The U.S. Chamber of Commerce, the National Association of Manufacturers and the Business Roundtable asked the U.S. Court of Appeals for the District of Columbia Circuit to vacate the “conflict-mineral” rules in October. The groups fully explained their arguments for the first time on Wednesday in a 75-page brief.

UPDATE: John Nester, a spokesman for the SEC, defended the Commission’s analysis in an email.

“We believe our legal interpretation and economic analysis are sound, and we look forward to defending the rule that Congress directed us to write,” Nester said.

The “conflict minerals” rules, which were mandated by the 2010 Dodd-Frank financial overhaul, have been a source of friction between the SEC and companies ever since the law was passed. Under the current rules, U.S.-listed companies are required to disclose whether their products have been manufactured with any tantalum, tin, gold or tungsten used to finance violence in central Africa.

Companies have said the requirement would be burdensome and expensive. In August, the SEC estimated the rules would cost companies a total of $3 billion to $4 billion upfront to comply, plus more than $200 million a year. The SEC also estimated around 6,000 U.S. and foreign companies would have to comply with the conflict-minerals rules, affecting manufacturers of a range of products, including smartphones, light bulbs and footwear.

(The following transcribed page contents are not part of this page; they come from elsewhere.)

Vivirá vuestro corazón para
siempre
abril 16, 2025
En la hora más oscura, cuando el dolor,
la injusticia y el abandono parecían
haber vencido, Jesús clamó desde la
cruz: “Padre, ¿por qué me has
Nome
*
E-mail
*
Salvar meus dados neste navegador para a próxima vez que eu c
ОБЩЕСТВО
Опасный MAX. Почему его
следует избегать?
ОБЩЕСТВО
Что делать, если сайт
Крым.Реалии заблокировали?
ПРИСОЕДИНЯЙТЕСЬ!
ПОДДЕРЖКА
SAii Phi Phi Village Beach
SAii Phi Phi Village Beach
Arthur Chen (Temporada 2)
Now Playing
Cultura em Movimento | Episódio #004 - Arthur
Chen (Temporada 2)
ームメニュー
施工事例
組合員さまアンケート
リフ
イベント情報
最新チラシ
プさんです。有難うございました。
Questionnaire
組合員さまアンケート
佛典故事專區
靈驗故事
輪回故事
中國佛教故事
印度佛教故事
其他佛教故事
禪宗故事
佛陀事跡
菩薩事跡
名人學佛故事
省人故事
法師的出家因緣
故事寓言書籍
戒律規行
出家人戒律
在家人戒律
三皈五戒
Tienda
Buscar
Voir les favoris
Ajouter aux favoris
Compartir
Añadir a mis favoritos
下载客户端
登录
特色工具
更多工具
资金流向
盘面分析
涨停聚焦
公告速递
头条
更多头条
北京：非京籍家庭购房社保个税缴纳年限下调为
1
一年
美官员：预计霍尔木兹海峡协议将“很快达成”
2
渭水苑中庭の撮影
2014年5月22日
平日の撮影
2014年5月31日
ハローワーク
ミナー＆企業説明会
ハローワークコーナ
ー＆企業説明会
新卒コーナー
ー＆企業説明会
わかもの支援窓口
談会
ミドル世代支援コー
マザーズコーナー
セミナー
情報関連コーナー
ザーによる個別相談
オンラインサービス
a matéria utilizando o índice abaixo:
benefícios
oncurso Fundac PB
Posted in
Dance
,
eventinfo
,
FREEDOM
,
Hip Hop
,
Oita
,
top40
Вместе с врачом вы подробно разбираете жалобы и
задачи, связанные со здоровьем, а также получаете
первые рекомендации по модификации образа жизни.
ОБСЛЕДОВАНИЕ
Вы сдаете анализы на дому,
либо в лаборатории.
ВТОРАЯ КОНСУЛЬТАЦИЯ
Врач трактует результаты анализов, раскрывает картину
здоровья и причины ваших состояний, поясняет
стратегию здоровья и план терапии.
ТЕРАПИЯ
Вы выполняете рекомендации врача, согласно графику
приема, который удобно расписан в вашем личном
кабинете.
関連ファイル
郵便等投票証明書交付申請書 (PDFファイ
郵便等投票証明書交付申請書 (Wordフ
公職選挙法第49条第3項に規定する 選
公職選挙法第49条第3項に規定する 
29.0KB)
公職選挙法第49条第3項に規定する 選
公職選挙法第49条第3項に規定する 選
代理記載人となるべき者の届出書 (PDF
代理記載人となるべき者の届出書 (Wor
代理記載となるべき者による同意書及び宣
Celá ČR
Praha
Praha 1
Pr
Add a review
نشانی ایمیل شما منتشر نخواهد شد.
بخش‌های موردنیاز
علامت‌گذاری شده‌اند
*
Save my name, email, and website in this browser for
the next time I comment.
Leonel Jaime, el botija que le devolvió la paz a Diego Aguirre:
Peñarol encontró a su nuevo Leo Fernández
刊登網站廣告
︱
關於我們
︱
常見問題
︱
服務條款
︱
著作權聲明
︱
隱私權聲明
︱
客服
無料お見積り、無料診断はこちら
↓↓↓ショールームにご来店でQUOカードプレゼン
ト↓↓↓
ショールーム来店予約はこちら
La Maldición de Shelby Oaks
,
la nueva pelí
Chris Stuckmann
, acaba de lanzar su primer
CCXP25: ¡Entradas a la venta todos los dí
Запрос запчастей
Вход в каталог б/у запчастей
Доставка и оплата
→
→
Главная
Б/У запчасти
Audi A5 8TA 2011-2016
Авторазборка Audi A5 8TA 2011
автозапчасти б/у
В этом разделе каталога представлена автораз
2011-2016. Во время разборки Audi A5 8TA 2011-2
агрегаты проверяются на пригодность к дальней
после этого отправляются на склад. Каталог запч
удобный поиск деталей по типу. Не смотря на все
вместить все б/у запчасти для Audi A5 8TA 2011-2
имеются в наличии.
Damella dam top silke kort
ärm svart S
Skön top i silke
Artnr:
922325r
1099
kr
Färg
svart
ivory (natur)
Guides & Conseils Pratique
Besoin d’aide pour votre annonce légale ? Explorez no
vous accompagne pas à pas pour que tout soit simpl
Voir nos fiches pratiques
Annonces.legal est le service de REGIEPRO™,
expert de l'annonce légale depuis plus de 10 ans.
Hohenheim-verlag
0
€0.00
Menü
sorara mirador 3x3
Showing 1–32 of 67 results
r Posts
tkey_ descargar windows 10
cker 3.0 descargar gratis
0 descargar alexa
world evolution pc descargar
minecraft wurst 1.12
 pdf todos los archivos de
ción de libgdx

On Wednesday, the groups said that the SEC’s estimates are actually low, and that a financial burden of that size shouldn’t be imposed without determining whether the rules will yield any benefits. The SEC’s lack of analysis, according to the groups, violates the Administrative Procedure Act and the agency’s heightened obligation under the Securities Exchange Act of 1934 to analyze the economic impact of its rules.

The groups also argued that the rules violate companies’ First Amendment rights by compelling them to publicly state their products are “not DRC conflict free,” that is, they contain conflict minerals.

“Even worse, this compelled disclosure will frequently be false,” the groups argued. “Many of the companies forced to make it will not be manufacturing products containing minerals that funded armed groups. Rather, the companies will simply be unable to trace their supply chains to determine the minerals’ origins.”